Aku mengalihkan pandanganku kearah lain, kemudian tanpa sadar kaki ku membawa tubuhku masuk ke dalam rumah, meninggalkan Ara sendiri di halaman. Aku masuk ke dalam kamar. Tanpa rencana, air mataku keluar dengan sendirinya. Aku menjatuhkan badanku diatas kasur, pikiranku kosong. Mengetahui fakta ini benar-benar sakit untuk ku terima, aku memukul pipiku berkali kali dengan tujuan agar aku sadar jikalau ini hanyalah mimpi, namun hasilnya nihil, pipiku justru memerah karena pukulan yang keras.

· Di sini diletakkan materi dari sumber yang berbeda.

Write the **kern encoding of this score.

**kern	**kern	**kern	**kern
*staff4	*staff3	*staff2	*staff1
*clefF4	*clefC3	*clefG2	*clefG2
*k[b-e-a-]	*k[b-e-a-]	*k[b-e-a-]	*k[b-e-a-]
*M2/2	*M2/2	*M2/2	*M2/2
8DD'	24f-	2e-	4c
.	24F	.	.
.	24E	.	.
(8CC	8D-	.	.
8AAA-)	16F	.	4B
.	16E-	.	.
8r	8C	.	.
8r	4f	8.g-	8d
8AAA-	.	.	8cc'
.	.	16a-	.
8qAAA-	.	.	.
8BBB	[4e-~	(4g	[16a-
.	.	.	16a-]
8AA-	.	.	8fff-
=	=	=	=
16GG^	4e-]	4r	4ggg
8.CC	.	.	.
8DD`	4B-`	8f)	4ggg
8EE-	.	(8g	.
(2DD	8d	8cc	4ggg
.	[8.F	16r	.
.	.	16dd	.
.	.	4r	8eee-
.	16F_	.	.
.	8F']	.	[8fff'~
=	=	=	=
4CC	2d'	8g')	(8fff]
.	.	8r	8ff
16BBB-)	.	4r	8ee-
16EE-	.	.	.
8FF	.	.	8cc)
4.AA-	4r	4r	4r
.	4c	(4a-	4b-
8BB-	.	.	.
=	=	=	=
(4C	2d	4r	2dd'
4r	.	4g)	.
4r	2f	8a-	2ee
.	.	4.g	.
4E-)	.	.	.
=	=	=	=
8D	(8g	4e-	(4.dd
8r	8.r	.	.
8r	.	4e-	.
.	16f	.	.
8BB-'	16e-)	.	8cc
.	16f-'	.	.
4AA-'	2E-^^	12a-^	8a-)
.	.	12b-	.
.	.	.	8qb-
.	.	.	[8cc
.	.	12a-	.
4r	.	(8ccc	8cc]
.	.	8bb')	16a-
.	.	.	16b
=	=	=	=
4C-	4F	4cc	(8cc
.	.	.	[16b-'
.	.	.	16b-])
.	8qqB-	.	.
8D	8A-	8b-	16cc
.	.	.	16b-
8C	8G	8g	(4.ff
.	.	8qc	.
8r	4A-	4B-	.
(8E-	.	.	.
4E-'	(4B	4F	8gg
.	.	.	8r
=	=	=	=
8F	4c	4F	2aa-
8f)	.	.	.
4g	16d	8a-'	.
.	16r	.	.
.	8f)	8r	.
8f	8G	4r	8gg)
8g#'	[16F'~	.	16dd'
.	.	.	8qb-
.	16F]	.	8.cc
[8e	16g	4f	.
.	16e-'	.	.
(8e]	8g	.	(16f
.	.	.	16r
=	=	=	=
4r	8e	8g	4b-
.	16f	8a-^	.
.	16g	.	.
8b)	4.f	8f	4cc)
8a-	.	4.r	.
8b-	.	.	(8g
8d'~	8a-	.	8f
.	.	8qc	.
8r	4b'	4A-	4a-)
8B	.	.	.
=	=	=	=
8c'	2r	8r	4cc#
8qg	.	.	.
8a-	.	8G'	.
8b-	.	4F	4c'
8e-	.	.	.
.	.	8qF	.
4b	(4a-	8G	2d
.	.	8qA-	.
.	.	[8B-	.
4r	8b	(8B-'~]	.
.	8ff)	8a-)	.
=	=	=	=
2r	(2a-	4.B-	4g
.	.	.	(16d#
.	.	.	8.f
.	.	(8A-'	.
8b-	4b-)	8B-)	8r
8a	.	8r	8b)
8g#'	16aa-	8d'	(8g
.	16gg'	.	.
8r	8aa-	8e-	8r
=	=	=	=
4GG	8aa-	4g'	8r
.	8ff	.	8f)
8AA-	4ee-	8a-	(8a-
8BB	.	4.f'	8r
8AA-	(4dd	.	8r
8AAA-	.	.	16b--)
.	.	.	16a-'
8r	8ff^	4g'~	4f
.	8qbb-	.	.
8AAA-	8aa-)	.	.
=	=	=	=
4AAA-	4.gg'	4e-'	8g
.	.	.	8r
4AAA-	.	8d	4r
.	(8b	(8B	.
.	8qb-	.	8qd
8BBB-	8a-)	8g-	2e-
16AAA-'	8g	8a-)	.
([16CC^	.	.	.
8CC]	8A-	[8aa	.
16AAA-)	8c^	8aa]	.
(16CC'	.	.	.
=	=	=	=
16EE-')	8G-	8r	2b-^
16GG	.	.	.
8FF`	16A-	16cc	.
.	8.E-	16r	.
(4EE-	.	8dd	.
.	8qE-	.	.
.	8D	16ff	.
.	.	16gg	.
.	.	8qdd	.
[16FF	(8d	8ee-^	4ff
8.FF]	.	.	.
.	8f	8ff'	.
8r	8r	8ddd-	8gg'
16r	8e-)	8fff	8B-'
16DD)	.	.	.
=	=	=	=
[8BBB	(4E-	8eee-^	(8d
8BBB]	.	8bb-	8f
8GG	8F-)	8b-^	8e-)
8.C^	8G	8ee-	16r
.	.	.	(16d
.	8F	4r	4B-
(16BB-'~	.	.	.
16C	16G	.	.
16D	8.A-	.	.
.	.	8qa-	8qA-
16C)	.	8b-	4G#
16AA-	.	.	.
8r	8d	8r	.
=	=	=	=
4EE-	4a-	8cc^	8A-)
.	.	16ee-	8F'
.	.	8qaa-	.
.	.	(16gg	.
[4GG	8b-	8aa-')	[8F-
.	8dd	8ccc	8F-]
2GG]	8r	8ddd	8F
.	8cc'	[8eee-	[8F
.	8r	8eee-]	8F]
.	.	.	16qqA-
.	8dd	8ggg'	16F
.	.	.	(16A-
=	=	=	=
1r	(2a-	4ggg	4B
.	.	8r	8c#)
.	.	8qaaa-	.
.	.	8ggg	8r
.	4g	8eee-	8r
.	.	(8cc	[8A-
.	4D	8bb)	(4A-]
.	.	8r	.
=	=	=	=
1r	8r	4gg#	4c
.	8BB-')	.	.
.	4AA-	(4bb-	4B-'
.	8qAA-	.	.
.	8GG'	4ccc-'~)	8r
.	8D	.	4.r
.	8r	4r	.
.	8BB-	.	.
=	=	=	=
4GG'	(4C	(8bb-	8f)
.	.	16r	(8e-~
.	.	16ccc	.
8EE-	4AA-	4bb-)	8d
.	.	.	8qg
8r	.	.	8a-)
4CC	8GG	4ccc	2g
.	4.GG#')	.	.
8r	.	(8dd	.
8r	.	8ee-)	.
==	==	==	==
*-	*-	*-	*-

Ara masuk ke dalam kamarku, ia mendekatiku lalu memeluk tubuhku. Aku semakin menangis di pelukannya, “Kenapa harus begini sih Ra...” ucapku dengan nada lemah, Ara hanya mengelus pundakku. Aku melepaskan pelukannya, lalu menatap mata Ara, “Ra, do i deserve this?” ucapku dengan suara paruh. Ara menggeleng sebagai jawaban, “Lo nggak pernah pantes untuk disakitin sama siapapun Kei” ucap Ara menenangkanku sambil terus mengelus bahuku. “Gue suka sama dia sejak 2 tahun lalu, dan gue seneng banget dengan segala kemajuan yang ada. Tapi malah ini hasil akhirnya? Gue nggak mau gini Ra...” ucapku berusaha berbicara di sesaknya dada. “You didn’t deserve this Kei, jangan pernah salahin diri lo untuk kesalahan ini ya” ucap Ara. Aku menggeleng, “Gue salah udah jatuh ke dia Ra” ucapku dengan susah payah. “Nggak ada yang salah dari mencintai seseorang Kei, dia yang salah karena udah buat lo jatuh terlalu dalam disaat dia aja punya seorang yang spesial. It’s okay ya Kei, berat emang. Tapi pelan pelan coba ikhlas ya? Gue yakin lo bisa kok!” ucap Ara yang kembali menarikku ke pelukannya. Mendengar semua omongan Ara membuatku semakin menangis.
Siang itu aku habiskan dengan menangisi lelaki yang bahkan tidak pernah perduli denganku.